* Work task *
When you reach the line in the listing below that contains "ring dip: (163, 145)", begin returning lines exactly as written, and stop after the line that contains "middle dip: (165, 125)". Return no other lines.

* Given records *
*-*-*
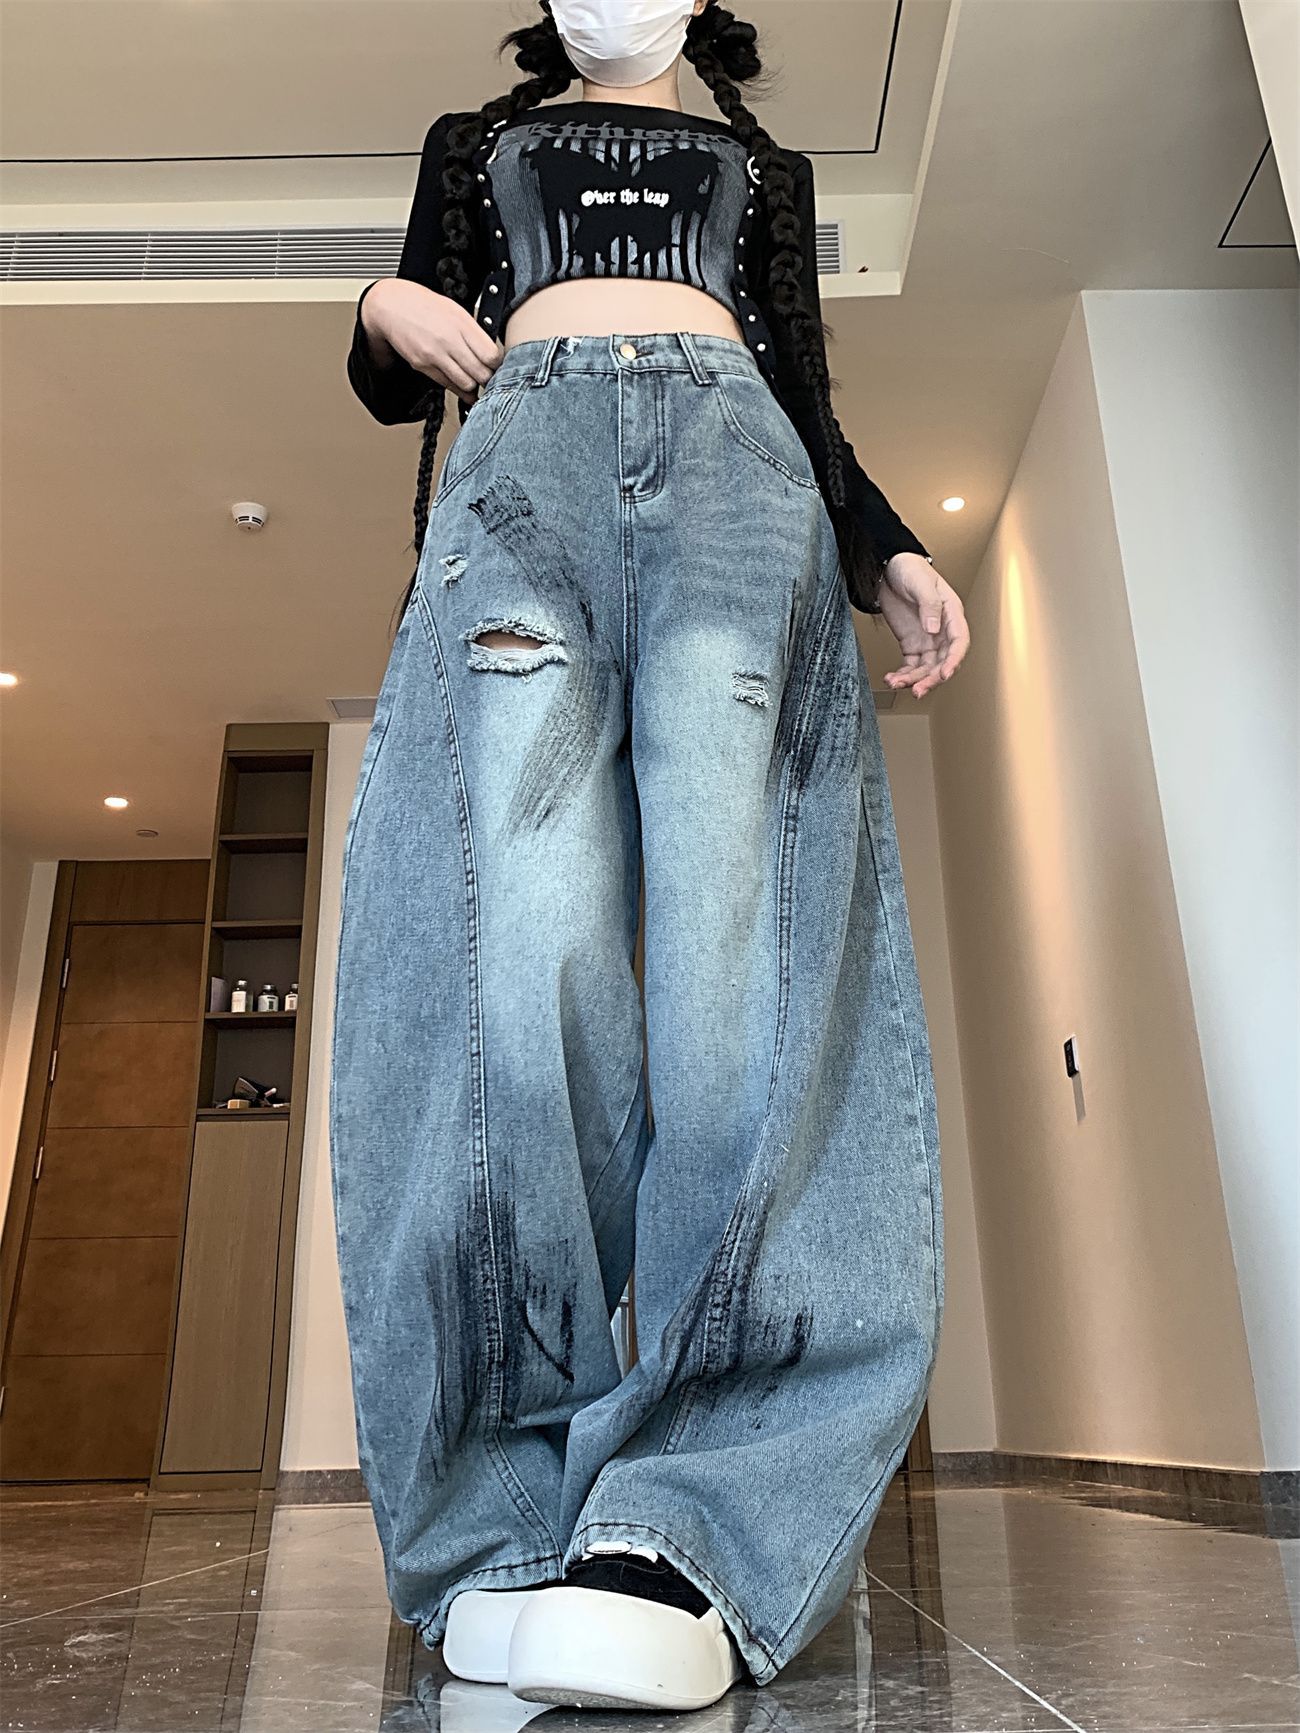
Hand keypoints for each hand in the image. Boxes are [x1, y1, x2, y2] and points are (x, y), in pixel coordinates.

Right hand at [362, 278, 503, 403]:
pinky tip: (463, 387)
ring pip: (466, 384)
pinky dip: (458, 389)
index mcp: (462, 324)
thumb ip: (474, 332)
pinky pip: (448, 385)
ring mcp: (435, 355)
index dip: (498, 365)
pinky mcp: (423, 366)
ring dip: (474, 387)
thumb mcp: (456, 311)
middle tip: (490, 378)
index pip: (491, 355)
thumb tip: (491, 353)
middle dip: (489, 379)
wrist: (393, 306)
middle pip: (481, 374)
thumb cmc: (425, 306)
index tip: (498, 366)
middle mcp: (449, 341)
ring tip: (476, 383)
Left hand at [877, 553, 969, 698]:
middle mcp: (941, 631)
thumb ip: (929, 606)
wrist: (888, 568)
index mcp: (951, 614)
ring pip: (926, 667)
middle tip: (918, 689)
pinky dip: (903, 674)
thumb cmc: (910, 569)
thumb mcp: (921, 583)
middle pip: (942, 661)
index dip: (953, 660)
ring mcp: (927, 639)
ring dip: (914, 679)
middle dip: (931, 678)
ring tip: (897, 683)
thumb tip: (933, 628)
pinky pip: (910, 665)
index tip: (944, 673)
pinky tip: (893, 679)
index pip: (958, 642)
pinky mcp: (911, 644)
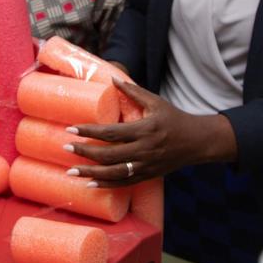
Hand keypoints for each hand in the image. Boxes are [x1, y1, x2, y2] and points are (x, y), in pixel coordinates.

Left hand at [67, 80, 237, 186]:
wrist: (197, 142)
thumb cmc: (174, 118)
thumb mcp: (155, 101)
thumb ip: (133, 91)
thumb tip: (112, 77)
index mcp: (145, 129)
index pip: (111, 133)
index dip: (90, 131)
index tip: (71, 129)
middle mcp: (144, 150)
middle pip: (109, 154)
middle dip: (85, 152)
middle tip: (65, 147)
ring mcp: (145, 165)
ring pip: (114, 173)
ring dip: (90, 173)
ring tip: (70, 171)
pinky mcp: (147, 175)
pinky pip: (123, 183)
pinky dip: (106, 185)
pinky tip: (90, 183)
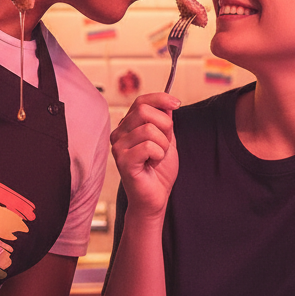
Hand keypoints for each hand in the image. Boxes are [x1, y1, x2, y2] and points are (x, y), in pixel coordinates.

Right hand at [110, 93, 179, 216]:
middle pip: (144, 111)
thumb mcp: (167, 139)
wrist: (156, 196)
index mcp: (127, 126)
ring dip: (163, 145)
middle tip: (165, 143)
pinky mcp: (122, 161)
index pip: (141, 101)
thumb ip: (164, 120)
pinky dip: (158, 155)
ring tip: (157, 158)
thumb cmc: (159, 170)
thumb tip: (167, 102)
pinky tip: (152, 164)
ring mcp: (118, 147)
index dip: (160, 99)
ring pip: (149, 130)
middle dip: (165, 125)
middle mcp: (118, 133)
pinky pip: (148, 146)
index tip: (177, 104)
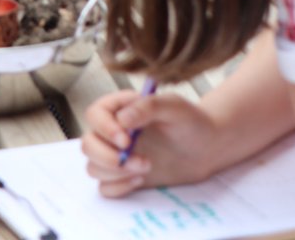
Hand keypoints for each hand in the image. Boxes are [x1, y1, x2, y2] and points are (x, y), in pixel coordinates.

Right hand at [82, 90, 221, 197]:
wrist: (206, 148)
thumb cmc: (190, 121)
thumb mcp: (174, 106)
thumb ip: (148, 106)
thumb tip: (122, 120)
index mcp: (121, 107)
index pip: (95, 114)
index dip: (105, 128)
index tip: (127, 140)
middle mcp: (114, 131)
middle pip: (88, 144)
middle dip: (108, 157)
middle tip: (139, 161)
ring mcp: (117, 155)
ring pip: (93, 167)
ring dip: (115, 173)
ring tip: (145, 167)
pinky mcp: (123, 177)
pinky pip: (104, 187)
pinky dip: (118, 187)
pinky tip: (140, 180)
*-*-*
* Your solution *
ring dip: (163, 145)
middle tip: (165, 143)
pinky mcp: (122, 161)
index pip: (141, 101)
thumb ip: (164, 120)
pinky dip: (158, 155)
ring tip: (157, 158)
thumb cmc: (159, 170)
thumb tip: (167, 102)
pinky tip: (152, 164)
ring mcp: (118, 147)
index dip: (160, 99)
ring pip: (149, 130)
middle dip: (165, 125)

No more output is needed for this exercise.